Avigilon Visual Alerts uses intuitive conversational interfaces to significantly expand the catalogue of visual events that can be detected across large volumes of camera feeds. Security teams can easily create custom alerts unique to their site, such as “unauthorized vehicle near shut-off valve” or “blocked fire exit.” Visual Alerts scans the camera network for these scenarios to notify operational and security staff to triage and quickly respond. By bringing these generative AI capabilities directly on-premise without requiring cloud connectivity, the company is transforming video security from an intrusion and security focused tool into a site-specific operational engine, enabling critical industries to identify a vast array of safety, compliance, and logistical risks that extend far beyond traditional security threats.

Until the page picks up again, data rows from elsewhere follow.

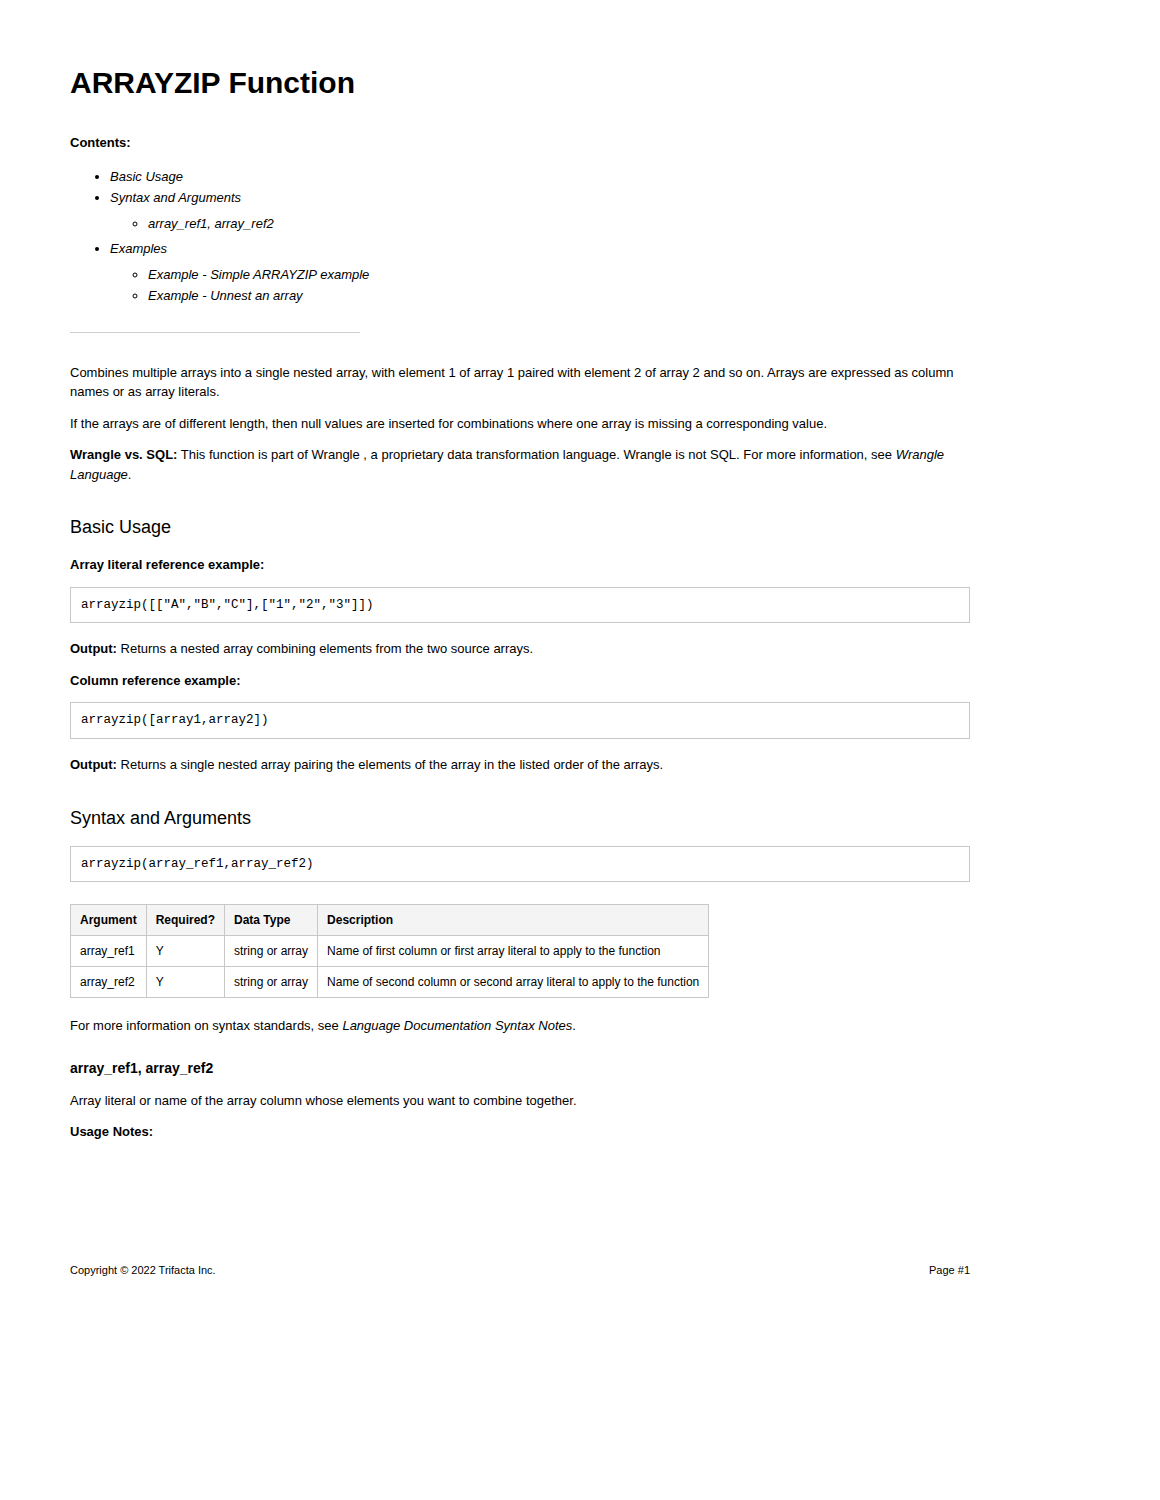ARRAYZIP Function
Contents:
Basic Usage
Syntax and Arguments
array_ref1, array_ref2
Examples
Example - Simple ARRAYZIP example
Example - Unnest an array
Combines multiple arrays into a single nested array, with element 1 of array 1 paired with element 2 of array 2 and so on. Arrays are expressed as column names or as array literals.
If the arrays are of different length, then null values are inserted for combinations where one array is missing a corresponding value.
Wrangle vs. SQL: This function is part of Wrangle , a proprietary data transformation language. Wrangle is not SQL. For more information, see Wrangle Language.
Basic Usage
Array literal reference example:
arrayzip([["A","B","C"],["1","2","3"]])
Output: Returns a nested array combining elements from the two source arrays.
Column reference example:
arrayzip([array1,array2])
Output: Returns a single nested array pairing the elements of the array in the listed order of the arrays.
Syntax and Arguments
arrayzip(array_ref1,array_ref2)
| Argument | Required? | Data Type | Description |
| --- | --- | --- | --- |
| array_ref1 | Y | string or array | Name of first column or first array literal to apply to the function |
| array_ref2 | Y | string or array | Name of second column or second array literal to apply to the function |
For more information on syntax standards, see Language Documentation Syntax Notes.
array_ref1, array_ref2
Array literal or name of the array column whose elements you want to combine together.
Usage Notes:
Copyright © 2022 Trifacta Inc. Page #1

“The power of our AI-enabled video and access control solutions isn’t just its ability to process data, but its capacity to give security teams more of their most precious resource – time,” said Jehan Wickramasuriya, senior vice president, Security & Resilience Software, Motorola Solutions. “We are unlocking the full potential of video by dramatically increasing the breadth of what we can detect. Whether upholding compliance in a refinery or keeping patients safe in a hospital, we’re enabling our customers to tailor their detection systems to the specific, nuanced reality of their daily operations.”
Visual Alerts supports sectors that are vital to the Middle East’s economy, including oil and gas, fueled by soaring output and extensive reserves, and healthcare, spurred by major government investments. The solution provides real-time, AI-powered detections to enhance safety, security and compliance, from alerting workers to hazards, to quickly identifying patient falls and constantly monitoring restricted zones.
“As a 300-bed hospital that occupies almost 30,000 square meters of land, we have large numbers of people and expansive physical resources to protect,” said Abdulrub Alsadeek, IT Director, Dr. Sulaiman Al Habib Medical Center (HMG) in Jeddah, Saudi Arabia. “During an incident, our AI-powered Avigilon security platform becomes a powerful tool to help our security teams reconcile data, understand different events across our vast operations and take immediate action based on relevant, verified information.”
Other highlights from Motorola Solutions at Intersec Dubai complement Visual Alerts, including long-range cameras that provide highly accurate detection capabilities in extreme environments and operational resilience software that helps enterprises anticipate, prepare for and more efficiently respond to events.
“For the critical industries we serve, our AI technologies are proven to enhance security, safety, and operational efficiency without adding complexity for staff,” said Pedro Simoes, corporate vice president, Video Security & Access Control, Motorola Solutions. “By surfacing essential data facilitated by privacy-aware AI analysis on-premises, we help users focus on critical events and make informed decisions to protect people, property and places.”
Attendees can experience Motorola Solutions’ safety and security ecosystem, including AI-powered on-premise and cloud-connected video and access control offerings at Sheikh Saeed Hall – stand SA-C11 at Intersec Dubai.